START Text shown
Good news, looks like the PR is saved as I could figure out an unobtrusive way to tackle the issues described in my previous comment.

OnNode still reports a single scope for function and catch clause nodes, but the parser now stores two numbers (VarParamCount, LexicalParamCount) into Scope. These numbers tell how many variables are parameters in the corresponding spans actually.

Thanks to this extra info, it became possible to build a scope tree with separate scopes for function/catch clause parameter lists and function/catch clause bodies. For function f(a = y) { var y = 2 }, the following tree is produced now:

Program* [f]
 └─FunctionDeclaration [a, f]
    ├─Identifier
    ├─AssignmentPattern
    │  ├─Identifier
    │  └─Identifier
    └─BlockStatement* [y]
       └─VariableDeclaration
          └─VariableDeclarator
             ├─Identifier
             └─Literal

I also made some further improvements:

The name of a function declaration or function expressions is available in the function's scope. E.g. an expression like (function f(g = f) { return g })() returns the function itself. So I altered the ScopeInfo tree builder logic to include the function name in the function's scope:

Program* []
 └─ExpressionStatement
    └─CallExpression
       └─FunctionExpression [f, g]
          ├─Identifier
          ├─AssignmentPattern
          │  ├─Identifier
          │  └─Identifier
          └─BlockStatement* []
             └─ReturnStatement
                └─Identifier

Similarly, the name of a class declaration or named class expressions is available in the class's scope. (Which means that my statement "Classes don't create variable scopes as you can't directly declare variables in the body of a class, just properties and methods." wasn't entirely true. The class name is a special variable in the class's scope.) E.g. an expression like (new class C extends function() { this.x = C.X } { static X = 1 }).x returns 1.
END Text shown
START Listed records
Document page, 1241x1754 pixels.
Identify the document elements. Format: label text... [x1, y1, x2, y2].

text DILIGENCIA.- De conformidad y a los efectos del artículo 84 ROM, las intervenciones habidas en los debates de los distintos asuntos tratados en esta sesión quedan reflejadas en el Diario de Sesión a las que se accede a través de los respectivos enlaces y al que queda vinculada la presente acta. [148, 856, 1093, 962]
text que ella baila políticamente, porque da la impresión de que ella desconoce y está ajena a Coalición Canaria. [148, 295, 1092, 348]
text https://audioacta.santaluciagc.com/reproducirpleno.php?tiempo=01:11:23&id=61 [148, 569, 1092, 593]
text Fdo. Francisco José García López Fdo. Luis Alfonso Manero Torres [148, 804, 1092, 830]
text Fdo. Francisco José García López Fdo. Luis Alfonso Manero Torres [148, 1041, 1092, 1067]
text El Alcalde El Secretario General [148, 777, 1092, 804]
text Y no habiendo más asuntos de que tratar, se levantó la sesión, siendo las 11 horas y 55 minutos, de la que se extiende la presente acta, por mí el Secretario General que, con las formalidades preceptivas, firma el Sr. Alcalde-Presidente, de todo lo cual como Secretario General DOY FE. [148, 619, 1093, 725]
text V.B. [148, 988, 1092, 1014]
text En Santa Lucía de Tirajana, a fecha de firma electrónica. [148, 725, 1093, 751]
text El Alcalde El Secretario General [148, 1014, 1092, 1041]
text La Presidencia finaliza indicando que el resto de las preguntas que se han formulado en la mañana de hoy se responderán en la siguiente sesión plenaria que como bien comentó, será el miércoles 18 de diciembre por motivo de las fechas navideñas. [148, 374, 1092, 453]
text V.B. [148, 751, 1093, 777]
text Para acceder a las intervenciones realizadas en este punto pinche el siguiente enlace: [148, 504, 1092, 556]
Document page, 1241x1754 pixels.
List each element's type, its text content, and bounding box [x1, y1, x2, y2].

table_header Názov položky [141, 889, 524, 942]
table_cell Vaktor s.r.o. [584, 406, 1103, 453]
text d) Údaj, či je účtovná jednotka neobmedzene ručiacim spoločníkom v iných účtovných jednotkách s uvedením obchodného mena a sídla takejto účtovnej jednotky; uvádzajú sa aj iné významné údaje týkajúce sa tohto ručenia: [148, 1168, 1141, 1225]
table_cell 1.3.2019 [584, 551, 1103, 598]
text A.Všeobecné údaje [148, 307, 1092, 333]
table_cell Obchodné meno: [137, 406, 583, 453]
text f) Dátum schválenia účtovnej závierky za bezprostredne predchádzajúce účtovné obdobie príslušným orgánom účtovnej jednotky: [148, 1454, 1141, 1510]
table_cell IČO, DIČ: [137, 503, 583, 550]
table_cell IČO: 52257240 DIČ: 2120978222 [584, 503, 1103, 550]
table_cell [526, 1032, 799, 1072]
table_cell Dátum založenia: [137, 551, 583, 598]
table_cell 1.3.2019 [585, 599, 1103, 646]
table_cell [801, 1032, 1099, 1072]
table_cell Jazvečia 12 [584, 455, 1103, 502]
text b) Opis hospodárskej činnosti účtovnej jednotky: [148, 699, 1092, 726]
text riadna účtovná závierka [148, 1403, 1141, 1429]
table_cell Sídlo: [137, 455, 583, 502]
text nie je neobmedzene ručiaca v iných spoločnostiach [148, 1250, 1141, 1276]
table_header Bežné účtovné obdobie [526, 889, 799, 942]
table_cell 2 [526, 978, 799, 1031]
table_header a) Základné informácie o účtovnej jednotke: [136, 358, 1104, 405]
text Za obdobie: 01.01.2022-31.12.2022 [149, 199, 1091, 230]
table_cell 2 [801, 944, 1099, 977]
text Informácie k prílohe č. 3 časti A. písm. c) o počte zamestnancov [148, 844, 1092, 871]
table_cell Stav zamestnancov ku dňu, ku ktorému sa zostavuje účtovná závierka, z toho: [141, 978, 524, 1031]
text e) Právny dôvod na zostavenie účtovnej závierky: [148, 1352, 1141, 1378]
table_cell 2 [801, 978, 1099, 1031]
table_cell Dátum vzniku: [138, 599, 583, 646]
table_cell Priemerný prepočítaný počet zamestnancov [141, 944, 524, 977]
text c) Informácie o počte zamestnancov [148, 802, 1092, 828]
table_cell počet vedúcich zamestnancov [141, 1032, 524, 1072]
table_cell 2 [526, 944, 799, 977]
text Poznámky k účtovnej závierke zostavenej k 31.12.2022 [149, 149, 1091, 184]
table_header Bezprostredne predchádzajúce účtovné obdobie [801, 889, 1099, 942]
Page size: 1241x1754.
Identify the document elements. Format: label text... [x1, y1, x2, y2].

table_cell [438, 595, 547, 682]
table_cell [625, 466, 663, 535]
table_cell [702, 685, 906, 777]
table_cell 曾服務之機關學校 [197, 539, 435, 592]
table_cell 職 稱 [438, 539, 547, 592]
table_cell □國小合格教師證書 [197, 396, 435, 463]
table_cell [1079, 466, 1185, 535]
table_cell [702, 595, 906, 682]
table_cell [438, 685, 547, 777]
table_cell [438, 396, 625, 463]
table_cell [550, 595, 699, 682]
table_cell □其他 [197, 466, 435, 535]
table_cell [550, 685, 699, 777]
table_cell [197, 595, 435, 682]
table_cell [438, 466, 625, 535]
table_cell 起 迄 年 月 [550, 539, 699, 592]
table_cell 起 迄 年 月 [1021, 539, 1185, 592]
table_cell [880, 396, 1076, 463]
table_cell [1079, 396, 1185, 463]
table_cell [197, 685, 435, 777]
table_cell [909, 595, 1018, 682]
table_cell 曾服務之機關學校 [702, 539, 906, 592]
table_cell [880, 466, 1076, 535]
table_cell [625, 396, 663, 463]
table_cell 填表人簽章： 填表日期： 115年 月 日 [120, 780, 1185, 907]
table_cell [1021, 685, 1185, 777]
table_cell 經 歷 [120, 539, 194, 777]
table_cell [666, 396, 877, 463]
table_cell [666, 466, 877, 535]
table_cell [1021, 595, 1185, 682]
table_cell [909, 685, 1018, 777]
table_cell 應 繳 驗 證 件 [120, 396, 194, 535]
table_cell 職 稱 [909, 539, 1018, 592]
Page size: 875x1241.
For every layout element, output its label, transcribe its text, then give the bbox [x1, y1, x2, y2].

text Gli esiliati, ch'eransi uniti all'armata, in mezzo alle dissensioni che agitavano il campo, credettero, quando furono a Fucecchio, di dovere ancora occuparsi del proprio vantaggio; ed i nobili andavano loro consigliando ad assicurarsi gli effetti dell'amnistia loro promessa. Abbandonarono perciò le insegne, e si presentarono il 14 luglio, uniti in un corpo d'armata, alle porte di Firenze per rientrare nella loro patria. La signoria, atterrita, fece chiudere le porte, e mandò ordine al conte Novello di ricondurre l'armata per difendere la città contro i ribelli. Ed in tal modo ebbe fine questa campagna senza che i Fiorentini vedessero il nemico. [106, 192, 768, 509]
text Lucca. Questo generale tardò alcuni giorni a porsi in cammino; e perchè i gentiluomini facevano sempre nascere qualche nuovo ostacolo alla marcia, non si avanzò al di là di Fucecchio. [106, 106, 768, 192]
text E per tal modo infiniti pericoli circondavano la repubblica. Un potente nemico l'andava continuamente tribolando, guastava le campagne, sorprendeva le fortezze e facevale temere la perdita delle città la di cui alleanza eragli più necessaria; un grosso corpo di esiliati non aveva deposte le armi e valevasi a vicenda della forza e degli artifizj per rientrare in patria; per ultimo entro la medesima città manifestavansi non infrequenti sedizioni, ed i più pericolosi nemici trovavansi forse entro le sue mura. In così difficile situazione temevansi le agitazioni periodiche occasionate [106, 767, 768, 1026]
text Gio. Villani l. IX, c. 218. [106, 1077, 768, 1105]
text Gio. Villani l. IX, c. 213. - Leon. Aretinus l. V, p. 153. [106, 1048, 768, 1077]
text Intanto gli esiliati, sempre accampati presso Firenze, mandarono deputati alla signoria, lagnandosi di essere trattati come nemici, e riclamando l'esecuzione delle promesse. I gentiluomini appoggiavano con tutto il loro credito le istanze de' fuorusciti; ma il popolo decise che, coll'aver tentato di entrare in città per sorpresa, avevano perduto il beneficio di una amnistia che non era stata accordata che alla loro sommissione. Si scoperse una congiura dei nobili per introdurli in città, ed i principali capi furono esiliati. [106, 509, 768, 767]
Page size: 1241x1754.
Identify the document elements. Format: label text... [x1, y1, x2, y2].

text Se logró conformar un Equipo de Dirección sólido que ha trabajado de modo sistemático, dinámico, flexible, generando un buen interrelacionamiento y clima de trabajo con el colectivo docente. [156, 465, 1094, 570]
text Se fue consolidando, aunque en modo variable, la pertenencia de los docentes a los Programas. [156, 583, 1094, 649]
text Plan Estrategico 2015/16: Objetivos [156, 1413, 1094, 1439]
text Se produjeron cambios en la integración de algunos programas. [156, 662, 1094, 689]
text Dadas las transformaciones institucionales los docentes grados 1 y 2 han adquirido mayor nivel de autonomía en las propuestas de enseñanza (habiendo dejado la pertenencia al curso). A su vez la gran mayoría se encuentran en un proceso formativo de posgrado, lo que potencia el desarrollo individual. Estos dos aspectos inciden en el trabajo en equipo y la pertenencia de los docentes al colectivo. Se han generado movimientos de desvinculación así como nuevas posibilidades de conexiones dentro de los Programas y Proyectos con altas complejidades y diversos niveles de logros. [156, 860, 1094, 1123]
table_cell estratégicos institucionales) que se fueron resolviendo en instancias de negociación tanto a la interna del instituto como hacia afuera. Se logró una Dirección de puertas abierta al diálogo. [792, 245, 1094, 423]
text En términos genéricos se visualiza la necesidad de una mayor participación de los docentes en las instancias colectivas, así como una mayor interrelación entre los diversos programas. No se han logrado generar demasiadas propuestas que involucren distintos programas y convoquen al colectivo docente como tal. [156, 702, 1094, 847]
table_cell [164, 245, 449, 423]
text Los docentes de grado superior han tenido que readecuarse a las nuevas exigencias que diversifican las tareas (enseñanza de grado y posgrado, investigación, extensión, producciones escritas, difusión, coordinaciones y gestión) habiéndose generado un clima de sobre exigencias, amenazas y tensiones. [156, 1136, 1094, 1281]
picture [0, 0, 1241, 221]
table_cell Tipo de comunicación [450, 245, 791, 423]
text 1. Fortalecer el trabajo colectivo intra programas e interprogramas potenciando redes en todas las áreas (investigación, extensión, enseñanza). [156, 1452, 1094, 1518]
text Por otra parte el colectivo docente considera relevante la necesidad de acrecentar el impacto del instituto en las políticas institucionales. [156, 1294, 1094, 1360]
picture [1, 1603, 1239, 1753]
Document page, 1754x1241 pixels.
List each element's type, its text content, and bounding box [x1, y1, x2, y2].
END Listed records
Questions on the material –
1) In the comment about the scope tree changes, which two numbers does the parser now store into Scope?
2) Why, according to the comment about the scope tree changes, was the tree builder altered to include the function name in the function's scope? Answer in one to three sentences.
3) Carry on the comment about the scope tree changes from its last sentence.

Answers to the problems –
1) VarParamCount and LexicalParamCount.

2) The name of a function declaration or function expression is available inside that function's scope. For example, (function f(g = f) { return g })() returns the function itself, so the ScopeInfo tree builder now puts the function name in the function's scope.

3)
Program* []
 └─ExpressionStatement
    └─MemberExpression
       ├─NewExpression
       │  └─ClassExpression [C]
       │     ├─Identifier
       │     ├─FunctionExpression []
       │     │  └─BlockStatement* []
       │     │     └─ExpressionStatement
       │     │        └─AssignmentExpression
       │     │           ├─MemberExpression
       │     │           │  ├─ThisExpression
       │     │           │  └─Identifier
       │     │           └─MemberExpression
       │     │              ├─Identifier
       │     │              └─Identifier
       │     └─ClassBody
       │        └─PropertyDefinition
       │           ├─Identifier
       │           └─Literal
       └─Identifier

This was problematic though because the parser didn't create scopes for classes to do variable redeclaration detection as they're not needed for that purpose. So, I decided to bite the bullet and changed the parser to create scopes for classes too. (Hopefully won't affect perf. much but I'll need to do some benchmarks w.r.t. this.)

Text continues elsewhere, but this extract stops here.